Reopening for testing in rke2

manuelbuil commented 3 years ago

@rancher-max apart from doing the dig @10.43.0.10 www.google.com in all nodes, verify that kubectl get felixconfigurations.crd.projectcalico.org default -o yaml gives you this spec:

spec:
  bpfLogLevel: ""
  featureDetectOverride: ChecksumOffloadBroken=true
  logSeverityScreen: Info
  reportingInterval: 0s
  vxlanEnabled: true

We are only passing featureDetectOverride: ChecksumOffloadBroken=true and the rest of parameters should be filled by the operator

rancher-max commented 3 years ago

Leaving this open to validate on 1.22 release line, but confirmed working in v1.21.3-rc7+rke2r2

Validated the dig command works on all nodes, and felixconfigurations are set as mentioned above. Also confirmed running sudo ethtool -k vxlan.calico | grep tx-checksum-ip-generic on all nodes returns expected tx-checksum-ip-generic: off.

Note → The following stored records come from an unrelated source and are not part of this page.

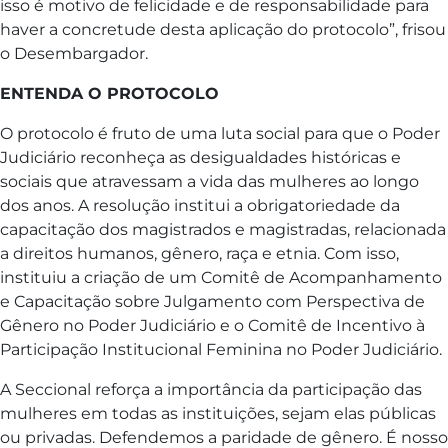
isso é motivo de felicidade e de responsabilidade para
haver a concretude desta aplicação do protocolo”, frisou
o Desembargador.
ENTENDA O PROTOCOLO
O protocolo é fruto de uma luta social para que o Poder
Judiciário reconheça as desigualdades históricas e
sociais que atravessam a vida das mulheres ao longo
dos anos. A resolução institui a obrigatoriedade da
capacitação dos magistrados e magistradas, relacionada
a direitos humanos, gênero, raça e etnia. Com isso,
instituiu a criação de um Comitê de Acompanhamento
e Capacitação sobre Julgamento com Perspectiva de
Gênero no Poder Judiciário e o Comitê de Incentivo à
Participação Institucional Feminina no Poder Judiciário.
A Seccional reforça a importância da participação das
mulheres em todas as instituições, sejam elas públicas
ou privadas. Defendemos a paridade de gênero. É nosso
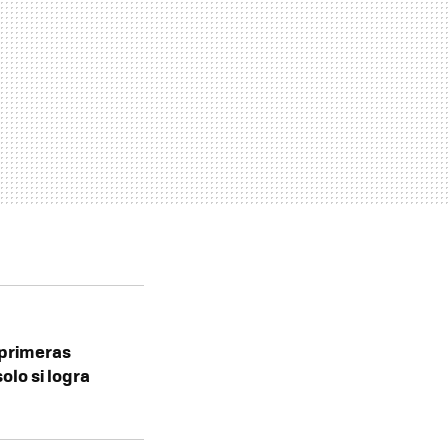
 primeras
olo si logra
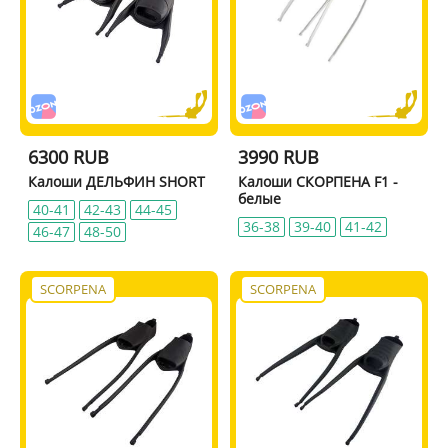
6300 RUB
3990 RUB
Калоши ДЕЛЬФИН SHORT
Калоши СКОРПЕНА F1 -
белые
40-41
42-43
44-45
36-38
39-40
41-42
46-47
48-50
SCORPENA
SCORPENA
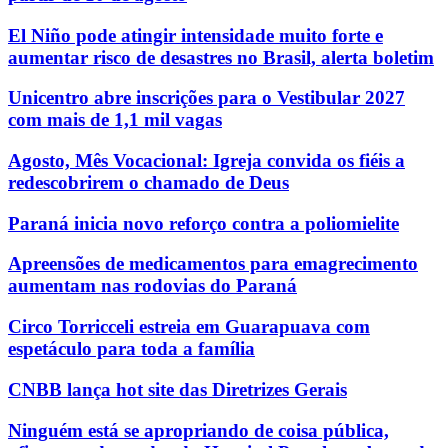
El Niño pode atingir intensidade muito forte e
aumentar risco de desastres no Brasil, alerta boletim
Unicentro abre inscrições para o Vestibular 2027
com mais de 1,1 mil vagas
Agosto, Mês Vocacional: Igreja convida os fiéis a
redescobrirem o chamado de Deus
Paraná inicia novo reforço contra a poliomielite
Apreensões de medicamentos para emagrecimento
aumentam nas rodovias do Paraná
Circo Torricceli estreia em Guarapuava com
espetáculo para toda a família
CNBB lança hot site das Diretrizes Gerais
Ninguém está se apropriando de coisa pública,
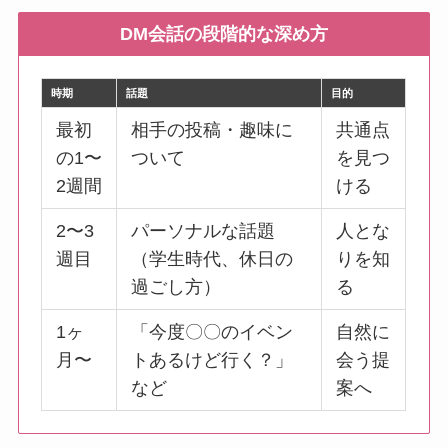
DM会話の段階的な深め方
時期
話題
目的
最初
相手の投稿・趣味に
共通点
の1〜
ついて
を見つ
2週間
ける
2〜3
パーソナルな話題
人とな
週目
（学生時代、休日の
りを知
過ごし方）
る
1ヶ
「今度〇〇のイベン
自然に
月〜
トあるけど行く？」
会う提
など
案へ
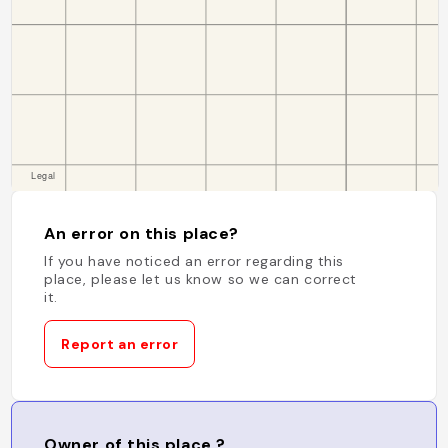
An error on this place?
If you have noticed an error regarding this
place, please let us know so we can correct
it.
Report an error
Owner of this place ?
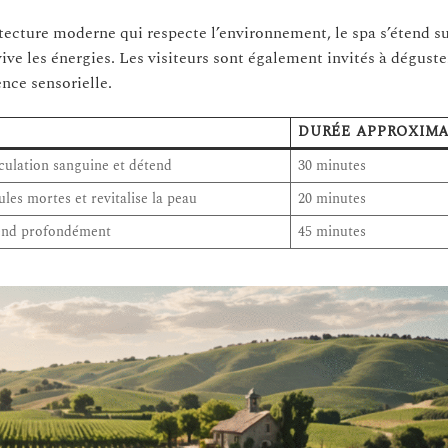
itecture moderne qui respecte l’environnement, le spa s’étend s
ive les énergies. Les visiteurs sont également invités à déguste
ence sensorielle.
DURÉE APPROXIM
culation sanguine et détend
30 minutes
ules mortes et revitalise la peau
20 minutes
tend profondément
45 minutes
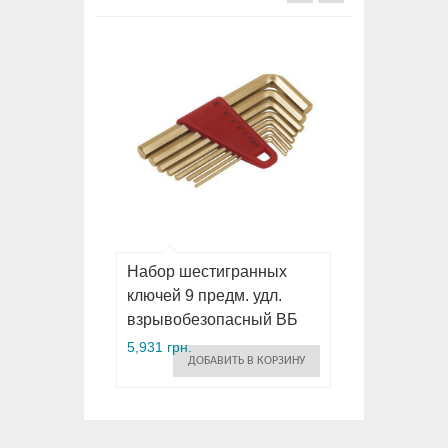
Набор шестигранных
ключей 9 предм. удл.
взрывобезопасный ВБ
5,931 грн.
ДОБАВИТЬ В КОРЗИНУ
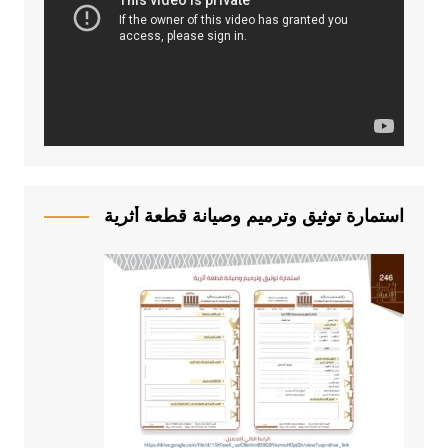
غ
ل
ا
ل
ف
ي
د
ي
و
استمارة توثيق وترميم وصيانة قطعة أثرية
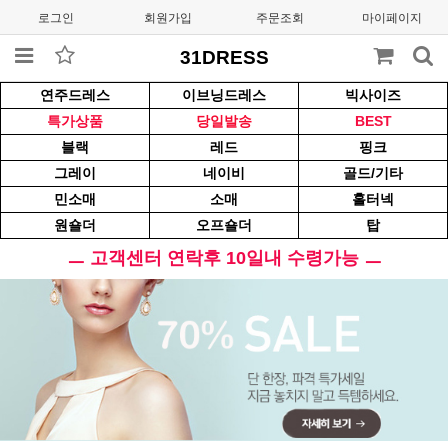
로그인
회원가입
주문조회
마이페이지
31DRESS
연주드레스
이브닝드레스
빅사이즈
특가상품
당일발송
BEST
블랙
레드
핑크
그레이
네이비
골드/기타
민소매
소매
홀터넥
원숄더
오프숄더
탑
ㅡ 고객센터 연락후 10일내 수령가능 ㅡ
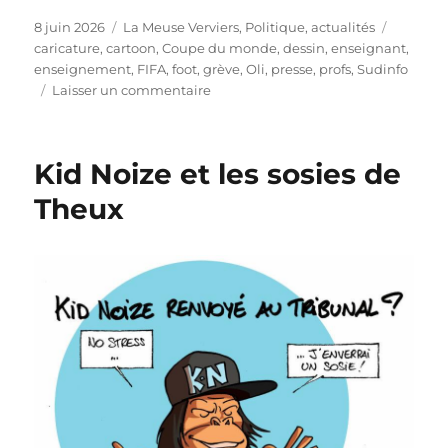
Publié
Catégories
Étiquett
8 juin 2026
La Meuse Verviers
,
Politique, actualités
le
caricature
,
cartoon
,
Coupe du monde
,
dessin
,
enseignant
,
enseignement
,
FIFA
,
foot
,
grève
,
Oli
,
presse
,
profs
,
Sudinfo
sur
Laisser un commentaire
Tant
qu’à
faire,
Kid Noize et les sosies de
joignons
l’utile
Theux
à
l’agréable…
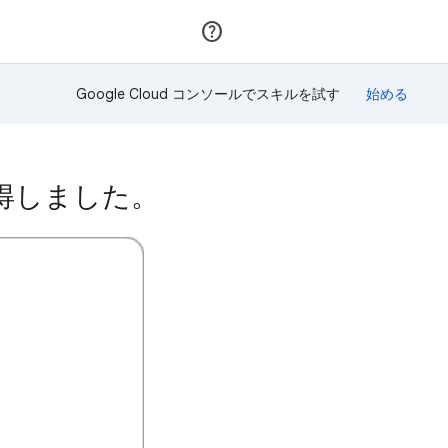
参加
ログイン
Google Cloud コンソールでスキルを試す
を獲得しました。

galal-hussein commented 2 years ago

Validated on master commit 09bb5c27f29cf3dd831653543d274c948a225385

; <<>> DiG 9.16.1-Ubuntu <<>> @10.43.0.10 google.com ; (1 server found) ;; global options: +cmd ;; Got answer: ;; ->>HEADER<<- opcode: QUERY, status: NOERROR, id: 5294 ;; flags: qr rd ra; QUERY: 1, ANSWER: 1, AUTHORITY: 0, ADDITIONAL: 1

;; OPT PSEUDOSECTION: ; EDNS: version: 0, flags:; udp: 4096 ; COOKIE: 6c2344a672e1a9de (echoed) ;; QUESTION SECTION: ;google.com. IN A

;; ANSWER SECTION: google.com. 30 IN A 142.250.69.206

;; Query time: 0 msec ;; SERVER: 10.43.0.10#53(10.43.0.10) ;; WHEN: Wed Sep 22 22:35:47 UTC 2021 ;; MSG SIZE rcvd: 77

- make sure that calico is configured correctly

kubectl get felixconfigurations.crd.projectcalico.org default -o yaml

apiVersion: crd.projectcalico.org/v1 kind: FelixConfiguration metadata: annotations: meta.helm.sh/release-name: rke2-calico meta.helm.sh/release-namespace: kube-system projectcalico.org/metadata: '{"uid":"9f051b21-813b-475b-9615-c23692d89279","generation":1,"creationTimestamp":"2021-09-22T22:32:15Z","managedFields":[{"manager":"helm","operation":"Update","apiVersion":"crd.projectcalico.org/v1","time":"2021-09-22T22:32:15Z","fieldsType":"FieldsV1","fieldsV1":{"f:metadata":{"f:annotations":{".":{},"f:meta.helm.sh/release-name":{},"f:meta.helm.sh/release-namespace":{}},"f:labels":{".":{},"f:app.kubernetes.io/managed-by":{}}},"f:spec":{".":{},"f:featureDetectOverride":{}}}}]}' creationTimestamp: "2021-09-22T22:32:15Z" generation: 3 labels: app.kubernetes.io/managed-by: Helm name: default resourceVersion: "968" uid: 9f051b21-813b-475b-9615-c23692d89279 spec: bpfLogLevel: "" featureDetectOverride: ChecksumOffloadBroken=true logSeverityScreen: Info reportingInterval: 0s vxlanEnabled: true

strelok899 commented 7 months ago

i have the opposite issue. the fix gone to the helm and i trying to disable it to have the hardware offload as i have limited resources and my kube-proxy crashing on lack of cpu issues.

how can i make the offloading work?

brandond commented 7 months ago

Enabling hardware offload will not address issues with insufficient CPU resources. Also, please don't revive old resolved issues to ask unrelated questions, open a new issue or discussion.